Processing and AI

Paperarchive automatically processes every document you upload using AI-powered analysis.

How processing works

Validate file type and size.
OCR extracts text from PDFs and images.
Paperarchive extracts sender, category, tags, dates, and summary.
Similarity matching connects related documents.

Low confidence results create action hints on the document so you can review and confirm.

Duplicate detection

Paperarchive automatically detects duplicate uploads using SHA-256 content hashing. When you upload a file, a hash is computed on your device and verified on the server. If the same content already exists in your library, the upload is skipped and you are notified.

For near-duplicates (re-scans, reformatted versions), Paperarchive uses embedding similarity to flag documents that are very similar to existing ones. These are marked for your review so you can decide whether to keep them.
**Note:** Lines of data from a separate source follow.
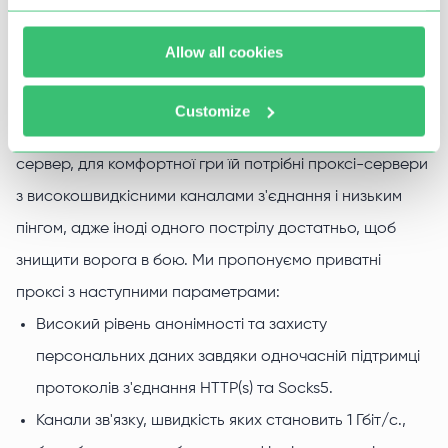
Проксі для War Thunder від Proxy-
Allow all cookies
Seller - переваги
Customize
Оскільки War Thunder працює за принципом клієнт-
сервер, для комфортної гри їй потрібні проксі-сервери
з високошвидкісними каналами з'єднання і низьким
пінгом, адже іноді одного пострілу достатньо, щоб
знищити ворога в бою. Ми пропонуємо приватні
проксі з наступними параметрами:
Високий рівень анонімності та захисту
персональних даних завдяки одночасній підтримці
протоколів з'єднання HTTP(s) та Socks5.
Канали зв'язку, швидкість яких становить 1 Гбіт/с.,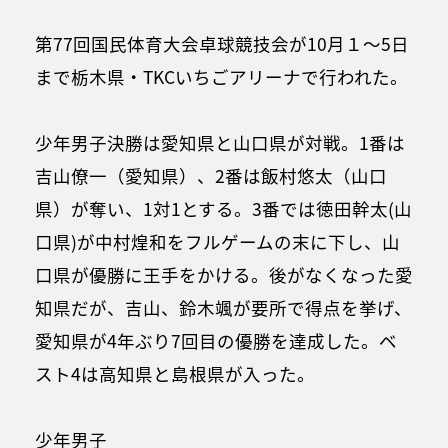
第77回国民体育大会卓球競技会が10月１～5日
まで栃木県・TKCいちごアリーナで行われた。
少年男子決勝は愛知県と山口県が対戦。1番は
吉山僚一（愛知県）、2番は飯村悠太（山口
県）が奪い、1対1とする。3番では徳田幹太(山
口県)が中村煌和をフルゲームの末に下し、山
口県が優勝に王手をかける。後がなくなった愛
知県だが、吉山、鈴木颯が要所で得点を挙げ、
愛知県が4年ぶり7回目の優勝を達成した。ベ
スト4は高知県と島根県が入った。
少年男子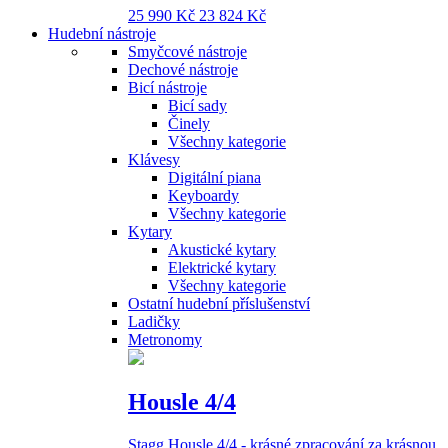
25 990 Kč
23 824 Kč
Hudební nástroje
Smyčcové nástroje
Dechové nástroje
Bicí nástroje
Bicí sady
Činely
Všechny kategorie
Klávesy
Digitální piana
Keyboardy
Všechny kategorie
Kytary
Akustické kytary
Elektrické kytary
Všechny kategorie
Ostatní hudební příslušenství
Ladičky
Metronomy
Housle 4/4
Stagg Housle 4/4 - krásné zpracování za krásnou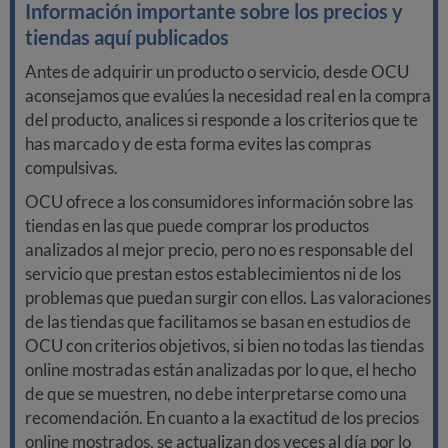
Información importante sobre los precios y
tiendas aquí publicados
Antes de adquirir un producto o servicio, desde OCU
aconsejamos que evalúes la necesidad real en la compra
del producto, analices si responde a los criterios que te
has marcado y de esta forma evites las compras
compulsivas.
OCU ofrece a los consumidores información sobre las
tiendas en las que puede comprar los productos
analizados al mejor precio, pero no es responsable del
servicio que prestan estos establecimientos ni de los
problemas que puedan surgir con ellos. Las valoraciones
de las tiendas que facilitamos se basan en estudios de
OCU con criterios objetivos, si bien no todas las tiendas
online mostradas están analizadas por lo que, el hecho
de que se muestren, no debe interpretarse como una
recomendación. En cuanto a la exactitud de los precios
online mostrados, se actualizan dos veces al día por lo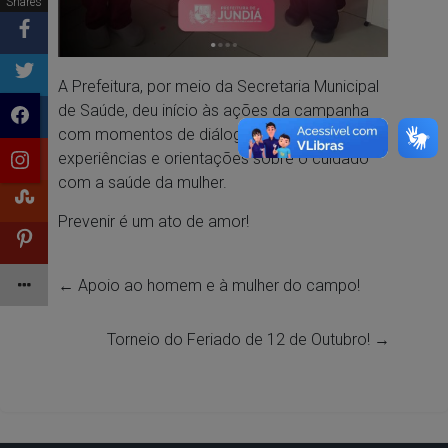
Shares
A Prefeitura, por meio da Secretaria Municipal
de Saúde, deu início às ações da campanha
com momentos de diálogo, troca de
experiências e orientações sobre o cuidado
com a saúde da mulher.
Prevenir é um ato de amor!
←
Apoio ao homem e à mulher do campo!
Torneio do Feriado de 12 de Outubro!
→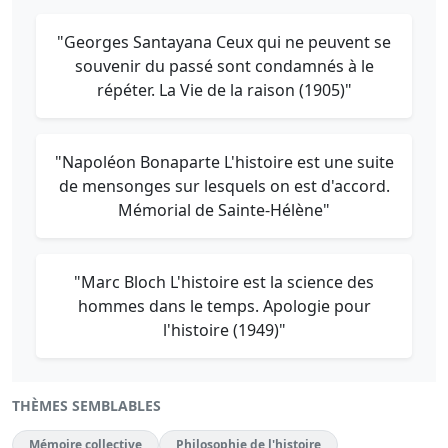
"Georges Santayana Ceux qui ne peuvent se
souvenir du passé sont condamnés à le
répéter. La Vie de la raison (1905)"
"Napoléon Bonaparte L'histoire est une suite
de mensonges sur lesquels on est d'accord.
Mémorial de Sainte-Hélène"
"Marc Bloch L'histoire est la science des
hommes dans le temps. Apologie pour
l'histoire (1949)"
THÈMES SEMBLABLES
Mémoire collective
Philosophie de l'histoire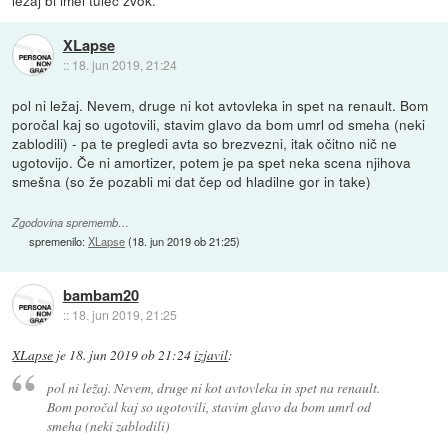
XLapse
::
18. jun 2019, 21:24
pol ni ležaj. Nevem, druge ni kot avtovleka in spet na renault. Bom
poročal kaj so ugotovili, stavim glavo da bom umrl od smeha (neki
zablodili) - pa te pregledi avta so brezvezni, itak očitno nič ne
ugotovijo. Če ni amortizer, potem je pa spet neka scena njihova
smešna (so že pozabli mi dat čep od hladilne gor in take)
Zgodovina sprememb…
spremenilo:
XLapse
(
18. jun 2019 ob 21:25
)
bambam20
::
18. jun 2019, 21:25
XLapse
je
18. jun 2019 ob 21:24
izjavil
:
pol ni ležaj. Nevem, druge ni kot avtovleka in spet na renault.
Bom poročal kaj so ugotovili, stavim glavo da bom umrl od
smeha (neki zablodili)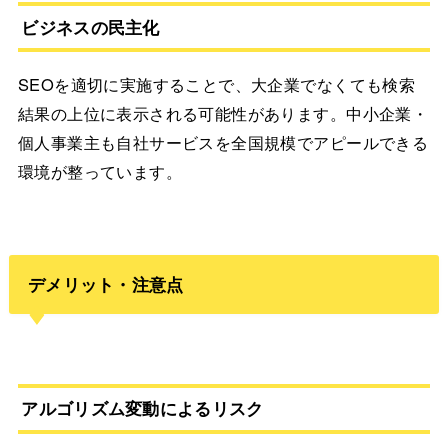
ビジネスの民主化
SEOを適切に実施することで、大企業でなくても検索
結果の上位に表示される可能性があります。中小企業・
個人事業主も自社サービスを全国規模でアピールできる
環境が整っています。
デメリット・注意点
アルゴリズム変動によるリスク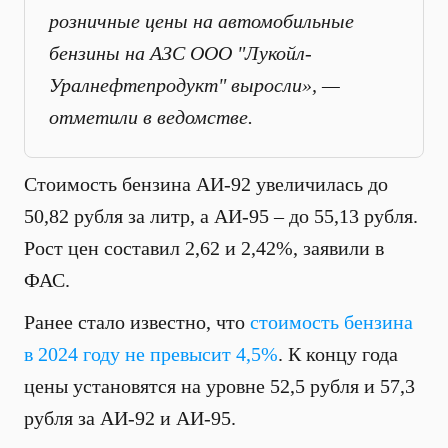
розничные цены на автомобильные
бензины на АЗС ООО "Лукойл-
Уралнефтепродукт" выросли», —
отметили в ведомстве.
Стоимость бензина АИ-92 увеличилась до
50,82 рубля за литр, а АИ-95 – до 55,13 рубля.
Рост цен составил 2,62 и 2,42%, заявили в
ФАС.
Ранее стало известно, что
стоимость бензина
в 2024 году не превысит 4,5%
. К концу года
цены установятся на уровне 52,5 рубля и 57,3
рубля за АИ-92 и АИ-95.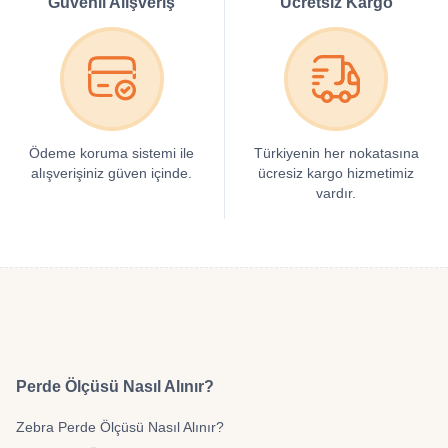
Güvenli Alışveriş
Ücretsiz Kargo
Ödeme koruma sistemi ile
Türkiyenin her nokatasına
alışverişiniz güven içinde.
ücresiz kargo hizmetimiz
vardır.
Perde Ölçüsü Nasıl Alınır?
Zebra Perde Ölçüsü Nasıl Alınır?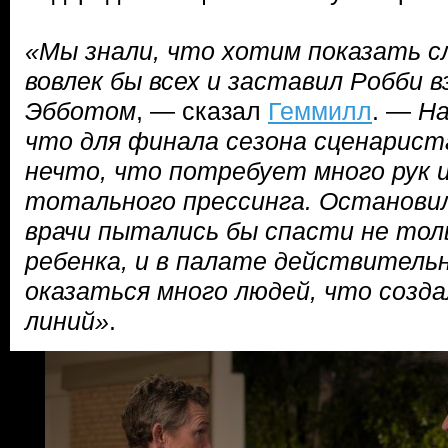
«Мы знали, что хотим показать с
вовлек бы всех и заставил Робби 
Эбботом
, — сказал
Геммилл
. —
На
что для финала сезона сценарист
нечто, что потребует много рук 
тотального прессинга. Остановил
врачи пытались бы спасти не толь
ребенка, и в палате действитель
оказаться много людей, что созда
линий»
.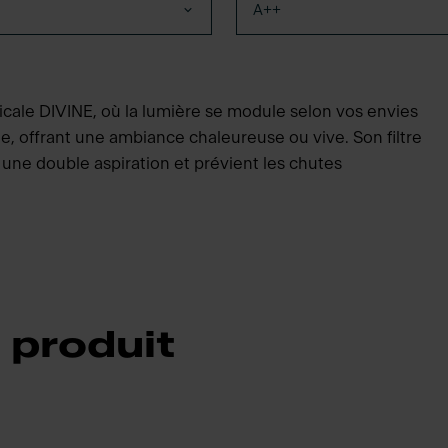
A++
ticale DIVINE, où la lumière se module selon vos envies
, offrant une ambiance chaleureuse ou vive. Son filtre
e une double aspiration et prévient les chutes
 produit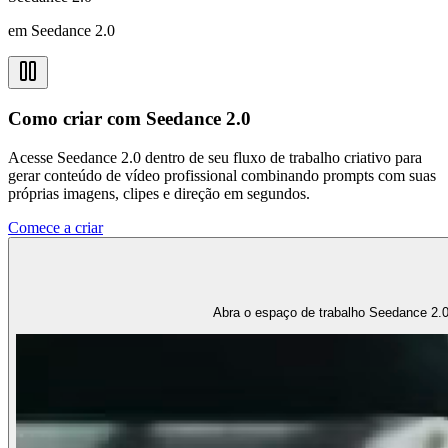
em Seedance 2.0
Como criar com Seedance 2.0
Acesse Seedance 2.0 dentro de seu fluxo de trabalho criativo para
gerar conteúdo de vídeo profissional combinando prompts com suas
próprias imagens, clipes e direção em segundos.
Comece a criar
Abra o espaço de trabalho Seedance 2.0 e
Duplicate detection works across all upload methods: the app, the API, and email forwarding.

Processing language

Pick the language that best matches your documents. This improves OCR and extraction. Display language is separate and only affects the app UI.

What Paperarchive detects

Sender: the company or person the document is from.
Category: the type of document (invoice, contract, etc.).
Tags: relevant labels extracted from the content.
Date: the document date (not the upload date).
Filename: a clean, descriptive name based on the content and your naming preferences.

You can always edit any of these after processing.